Laws' Texture Measures
The texture energy measures developed by Kenneth Ivan Laws at the University of Southern California have been ud for many diver applications. The measures are computed by first applying small convolution kernels to a digital image, and then performing a nonlinear windowing operation. We will first introduce the convolution kernels that we will refer to later.
The 2-D convolution kernels typically ud for texture discrimination are generated from the following t of one-dimensional convolution kernels of length five:
L5 = [ 1 4 6 4 1 ]
E5 = [ -1 -2 0 2 1 ]
S5 = [ -1 0 2 0 -1 ]
W5 = [ -1 2 0 -2 1 ]x77108
去你家玩好吗 R5 = [ 1 -4 6 -4 1 ]
The mnemonics stand for Level, Edge, Spot, Wave, and Ripple. Note that all kernels except L5 are zero-sum. In his disrtation, Laws also prents convolution kernels of length three and ven, and discuss the relationship between different ts of kernels.

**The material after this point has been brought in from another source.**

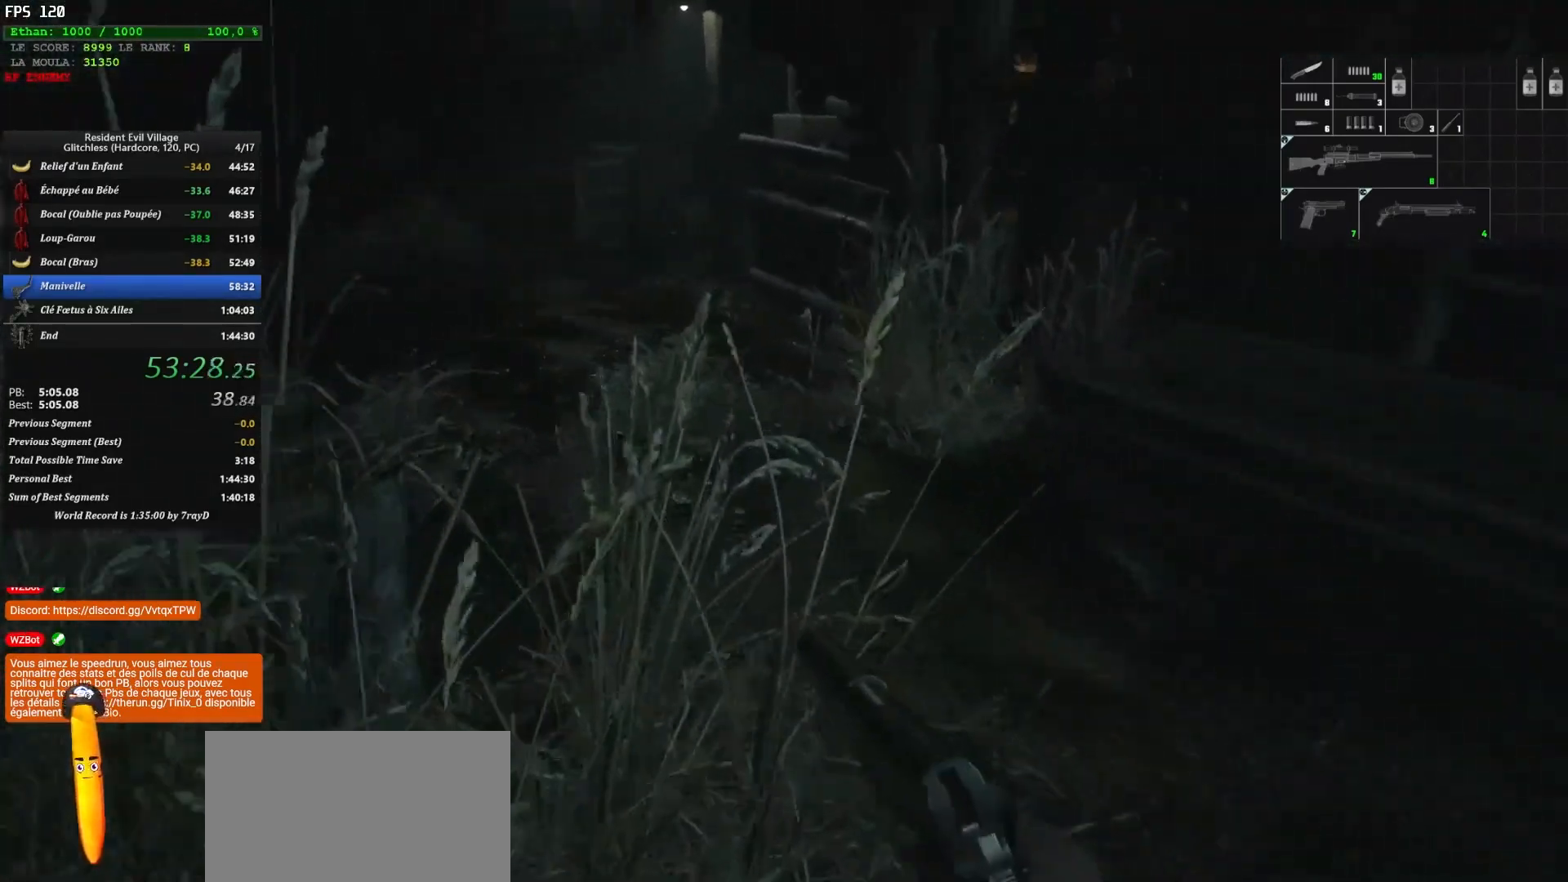
{"keys": ["shift", "z"], "mouse": [], "mouse_move": "still", "events": []}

From the one-dimensional convolution kernels, we can generate 25 different two-dimensional convolution kernels by convolving a vertical 1-D kernel with a horizontal 1-D kernel. As an example, the L5E5 kernel is found by convolving a vertical L5 kernel with a horizontal E5 kernel. Of the 25 two-dimensional convolution kernels that we can generate from the one-dimensional kernels above, 24 of them are zero-sum; the L5L5 kernel is not. A listing of all 5x5 kernel names is given below:
L5L5 E5L5 S5L5 W5L5 R5L5
L5E5 E5E5 S5E5 W5E5 R5E5
L5S5 E5S5 S5S5 W5S5 R5S5
省钱王 L5W5 E5W5 S5W5 W5W5 R5W5
L5R5 E5R5 S5R5 W5R5 R5R5
The remainder of this document describes how to build up a t of texture energy measures for each pixel in a digital image. This is only a "cookbook" strategy, and therefore most steps are optional.
Step I: Apply Convolution Kernels
Given a sample image with N rows and M columns that we want to perform texture analysis on (i.e. compute texture features at each pixel), we first apply each of our 25 convolution kernels to the image (of cour, for certain applications only a subt of all 25 will be ud.) The result is a t of 25 NxM grayscale images. The will form the basis for our textural analysis.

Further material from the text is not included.